DATA RECORDS:
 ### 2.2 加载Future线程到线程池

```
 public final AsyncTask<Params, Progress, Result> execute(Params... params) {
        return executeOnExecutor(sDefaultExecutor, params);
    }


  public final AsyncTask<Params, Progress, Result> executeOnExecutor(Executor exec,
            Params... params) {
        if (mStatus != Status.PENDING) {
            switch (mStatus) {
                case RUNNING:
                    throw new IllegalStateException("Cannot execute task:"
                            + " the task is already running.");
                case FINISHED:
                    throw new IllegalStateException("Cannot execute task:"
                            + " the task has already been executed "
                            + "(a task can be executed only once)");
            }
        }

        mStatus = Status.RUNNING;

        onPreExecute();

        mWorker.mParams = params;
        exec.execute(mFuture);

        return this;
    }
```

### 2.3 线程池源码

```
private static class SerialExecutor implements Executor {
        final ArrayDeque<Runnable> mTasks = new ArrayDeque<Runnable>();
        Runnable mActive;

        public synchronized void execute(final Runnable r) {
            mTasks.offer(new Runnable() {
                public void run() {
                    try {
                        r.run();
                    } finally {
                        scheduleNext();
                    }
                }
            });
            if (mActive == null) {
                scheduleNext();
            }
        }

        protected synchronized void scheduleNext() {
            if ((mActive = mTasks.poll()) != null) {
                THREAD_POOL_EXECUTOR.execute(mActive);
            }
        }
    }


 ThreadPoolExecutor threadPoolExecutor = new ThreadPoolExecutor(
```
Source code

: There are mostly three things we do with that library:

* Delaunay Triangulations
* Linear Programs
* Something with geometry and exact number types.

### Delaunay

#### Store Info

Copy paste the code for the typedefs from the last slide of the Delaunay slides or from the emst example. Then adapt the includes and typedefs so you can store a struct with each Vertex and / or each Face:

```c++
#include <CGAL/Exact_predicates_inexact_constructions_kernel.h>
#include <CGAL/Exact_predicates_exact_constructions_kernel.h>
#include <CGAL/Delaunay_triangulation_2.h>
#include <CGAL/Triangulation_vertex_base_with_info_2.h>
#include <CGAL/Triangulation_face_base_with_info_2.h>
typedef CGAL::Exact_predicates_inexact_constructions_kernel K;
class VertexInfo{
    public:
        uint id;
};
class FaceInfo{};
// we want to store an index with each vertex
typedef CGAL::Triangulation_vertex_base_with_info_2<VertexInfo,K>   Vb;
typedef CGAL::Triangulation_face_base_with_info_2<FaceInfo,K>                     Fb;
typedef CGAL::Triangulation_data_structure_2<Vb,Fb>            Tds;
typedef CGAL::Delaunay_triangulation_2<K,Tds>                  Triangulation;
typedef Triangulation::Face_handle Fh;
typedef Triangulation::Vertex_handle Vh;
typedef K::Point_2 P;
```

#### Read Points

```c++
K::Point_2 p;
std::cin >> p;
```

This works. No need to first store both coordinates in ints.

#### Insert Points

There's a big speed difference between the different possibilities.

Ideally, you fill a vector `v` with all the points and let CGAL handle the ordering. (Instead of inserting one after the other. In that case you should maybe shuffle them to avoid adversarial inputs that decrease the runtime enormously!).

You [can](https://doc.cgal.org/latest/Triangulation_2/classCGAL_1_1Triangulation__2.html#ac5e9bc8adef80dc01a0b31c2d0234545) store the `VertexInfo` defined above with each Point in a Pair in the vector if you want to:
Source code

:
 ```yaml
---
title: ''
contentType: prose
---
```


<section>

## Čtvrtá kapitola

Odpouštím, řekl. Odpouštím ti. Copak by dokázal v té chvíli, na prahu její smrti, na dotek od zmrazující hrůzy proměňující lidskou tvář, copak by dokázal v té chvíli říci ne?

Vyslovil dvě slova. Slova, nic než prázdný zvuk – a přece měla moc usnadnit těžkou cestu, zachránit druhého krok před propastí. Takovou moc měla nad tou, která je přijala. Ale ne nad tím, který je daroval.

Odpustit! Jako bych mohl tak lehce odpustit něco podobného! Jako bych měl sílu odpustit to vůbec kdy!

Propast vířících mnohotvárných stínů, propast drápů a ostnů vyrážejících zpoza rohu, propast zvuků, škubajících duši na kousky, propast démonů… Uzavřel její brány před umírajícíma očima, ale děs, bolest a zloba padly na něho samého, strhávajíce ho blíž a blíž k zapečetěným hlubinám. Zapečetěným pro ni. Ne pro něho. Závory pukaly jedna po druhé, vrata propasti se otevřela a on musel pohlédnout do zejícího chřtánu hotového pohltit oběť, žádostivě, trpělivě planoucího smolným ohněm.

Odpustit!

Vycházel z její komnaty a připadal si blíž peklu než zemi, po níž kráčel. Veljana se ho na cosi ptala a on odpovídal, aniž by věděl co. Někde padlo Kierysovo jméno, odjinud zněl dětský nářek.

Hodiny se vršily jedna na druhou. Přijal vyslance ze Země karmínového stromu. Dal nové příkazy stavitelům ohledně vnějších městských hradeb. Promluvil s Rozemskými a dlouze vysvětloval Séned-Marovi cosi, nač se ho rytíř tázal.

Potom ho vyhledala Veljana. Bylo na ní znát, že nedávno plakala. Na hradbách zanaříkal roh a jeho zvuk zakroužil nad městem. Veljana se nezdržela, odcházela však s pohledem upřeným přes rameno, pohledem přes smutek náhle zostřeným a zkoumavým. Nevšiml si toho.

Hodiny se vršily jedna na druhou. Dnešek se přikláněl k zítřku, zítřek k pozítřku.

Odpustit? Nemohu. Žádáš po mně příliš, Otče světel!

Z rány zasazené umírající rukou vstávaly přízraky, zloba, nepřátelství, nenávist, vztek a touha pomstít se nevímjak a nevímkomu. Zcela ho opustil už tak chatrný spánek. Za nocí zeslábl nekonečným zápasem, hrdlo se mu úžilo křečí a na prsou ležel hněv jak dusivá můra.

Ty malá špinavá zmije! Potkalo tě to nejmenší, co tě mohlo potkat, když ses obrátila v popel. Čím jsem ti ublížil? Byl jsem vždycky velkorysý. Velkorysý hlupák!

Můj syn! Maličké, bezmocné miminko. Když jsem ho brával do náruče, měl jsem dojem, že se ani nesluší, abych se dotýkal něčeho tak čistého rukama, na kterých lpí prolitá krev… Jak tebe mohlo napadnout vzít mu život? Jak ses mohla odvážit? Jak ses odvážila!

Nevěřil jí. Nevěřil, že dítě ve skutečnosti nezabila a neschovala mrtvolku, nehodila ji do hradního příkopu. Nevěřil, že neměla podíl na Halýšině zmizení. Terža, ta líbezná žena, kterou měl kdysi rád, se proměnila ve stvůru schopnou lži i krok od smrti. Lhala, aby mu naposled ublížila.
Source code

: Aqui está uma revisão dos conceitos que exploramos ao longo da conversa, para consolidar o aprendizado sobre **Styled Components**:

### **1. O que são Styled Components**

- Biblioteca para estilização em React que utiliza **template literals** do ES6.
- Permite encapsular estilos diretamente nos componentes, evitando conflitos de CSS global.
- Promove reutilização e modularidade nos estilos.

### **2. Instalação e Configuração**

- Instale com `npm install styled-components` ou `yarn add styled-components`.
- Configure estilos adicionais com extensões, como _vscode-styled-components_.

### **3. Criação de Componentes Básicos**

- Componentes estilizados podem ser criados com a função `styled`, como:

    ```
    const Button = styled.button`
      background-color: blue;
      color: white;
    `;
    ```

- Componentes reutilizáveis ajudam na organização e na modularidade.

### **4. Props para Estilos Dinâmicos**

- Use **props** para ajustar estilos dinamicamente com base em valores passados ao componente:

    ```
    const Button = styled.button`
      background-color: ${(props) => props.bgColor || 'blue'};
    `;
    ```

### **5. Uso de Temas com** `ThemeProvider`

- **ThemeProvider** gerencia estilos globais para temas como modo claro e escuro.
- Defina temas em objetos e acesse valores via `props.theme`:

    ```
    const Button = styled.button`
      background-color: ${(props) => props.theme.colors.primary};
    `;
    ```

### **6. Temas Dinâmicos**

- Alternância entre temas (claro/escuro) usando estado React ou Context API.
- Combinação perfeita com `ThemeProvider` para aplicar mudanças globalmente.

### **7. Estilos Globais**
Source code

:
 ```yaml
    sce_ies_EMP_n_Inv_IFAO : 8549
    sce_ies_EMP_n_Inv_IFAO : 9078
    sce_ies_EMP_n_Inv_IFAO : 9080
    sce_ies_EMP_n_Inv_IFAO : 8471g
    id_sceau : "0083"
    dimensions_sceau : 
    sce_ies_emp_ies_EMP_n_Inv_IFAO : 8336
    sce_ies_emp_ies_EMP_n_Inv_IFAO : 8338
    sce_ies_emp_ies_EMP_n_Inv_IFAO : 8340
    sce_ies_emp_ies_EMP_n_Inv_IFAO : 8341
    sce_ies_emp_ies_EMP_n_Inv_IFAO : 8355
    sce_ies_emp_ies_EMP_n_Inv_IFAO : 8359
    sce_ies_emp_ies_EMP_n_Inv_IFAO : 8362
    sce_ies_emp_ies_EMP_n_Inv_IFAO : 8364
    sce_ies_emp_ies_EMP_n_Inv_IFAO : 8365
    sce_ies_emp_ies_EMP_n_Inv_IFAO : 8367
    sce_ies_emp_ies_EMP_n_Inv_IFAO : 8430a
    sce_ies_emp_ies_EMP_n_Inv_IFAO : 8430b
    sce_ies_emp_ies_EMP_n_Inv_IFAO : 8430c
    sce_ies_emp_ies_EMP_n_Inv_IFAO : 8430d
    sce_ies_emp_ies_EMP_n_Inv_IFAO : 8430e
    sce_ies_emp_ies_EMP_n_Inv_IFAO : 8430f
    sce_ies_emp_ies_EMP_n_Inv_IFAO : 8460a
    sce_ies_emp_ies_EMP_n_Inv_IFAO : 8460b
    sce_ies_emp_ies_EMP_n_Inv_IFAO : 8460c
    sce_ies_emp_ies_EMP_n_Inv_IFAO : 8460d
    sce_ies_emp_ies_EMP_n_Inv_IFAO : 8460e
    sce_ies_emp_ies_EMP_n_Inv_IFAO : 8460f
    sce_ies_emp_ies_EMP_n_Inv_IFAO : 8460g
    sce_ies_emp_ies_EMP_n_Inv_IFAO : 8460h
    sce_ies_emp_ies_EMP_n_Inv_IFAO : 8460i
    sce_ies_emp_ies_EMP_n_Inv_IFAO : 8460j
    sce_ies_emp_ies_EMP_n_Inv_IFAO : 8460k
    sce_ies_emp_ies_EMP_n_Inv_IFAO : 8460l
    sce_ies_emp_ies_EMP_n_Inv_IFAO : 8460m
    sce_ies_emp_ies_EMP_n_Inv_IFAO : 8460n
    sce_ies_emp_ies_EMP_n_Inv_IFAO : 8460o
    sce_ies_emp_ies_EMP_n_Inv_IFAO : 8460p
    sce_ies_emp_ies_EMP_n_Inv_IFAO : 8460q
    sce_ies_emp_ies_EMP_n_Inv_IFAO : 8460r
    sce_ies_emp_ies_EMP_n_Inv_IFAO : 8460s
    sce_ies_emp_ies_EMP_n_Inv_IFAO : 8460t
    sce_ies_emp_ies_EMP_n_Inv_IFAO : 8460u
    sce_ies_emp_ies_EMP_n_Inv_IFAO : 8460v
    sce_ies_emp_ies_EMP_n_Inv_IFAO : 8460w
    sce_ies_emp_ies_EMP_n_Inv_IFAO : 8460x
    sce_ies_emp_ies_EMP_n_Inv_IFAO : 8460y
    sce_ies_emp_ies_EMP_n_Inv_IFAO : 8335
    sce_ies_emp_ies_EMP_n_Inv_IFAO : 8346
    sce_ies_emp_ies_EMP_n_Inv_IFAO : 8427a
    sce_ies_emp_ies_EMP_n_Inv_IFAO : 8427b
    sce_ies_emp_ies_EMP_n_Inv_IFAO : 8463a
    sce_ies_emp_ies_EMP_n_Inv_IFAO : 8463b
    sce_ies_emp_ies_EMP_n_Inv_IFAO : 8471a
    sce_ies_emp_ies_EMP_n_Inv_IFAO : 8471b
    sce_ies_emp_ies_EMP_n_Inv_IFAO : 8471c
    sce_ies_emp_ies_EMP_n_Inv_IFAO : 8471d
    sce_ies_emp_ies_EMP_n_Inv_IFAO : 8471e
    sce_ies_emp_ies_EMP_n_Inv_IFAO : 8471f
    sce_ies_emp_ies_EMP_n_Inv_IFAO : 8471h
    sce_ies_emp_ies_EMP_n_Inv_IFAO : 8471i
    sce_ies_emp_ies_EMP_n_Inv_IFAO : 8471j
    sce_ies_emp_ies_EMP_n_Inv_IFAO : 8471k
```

DESCRIPTION OF THE TASK: Among the lines above, which hold the word "that"? Report each one.

REPLY TO THE TASK:
: There are mostly three things we do with that library:
Ideally, you fill a vector `v` with all the points and let CGAL handle the ordering. (Instead of inserting one after the other. In that case you should maybe shuffle them to avoid adversarial inputs that decrease the runtime enormously!).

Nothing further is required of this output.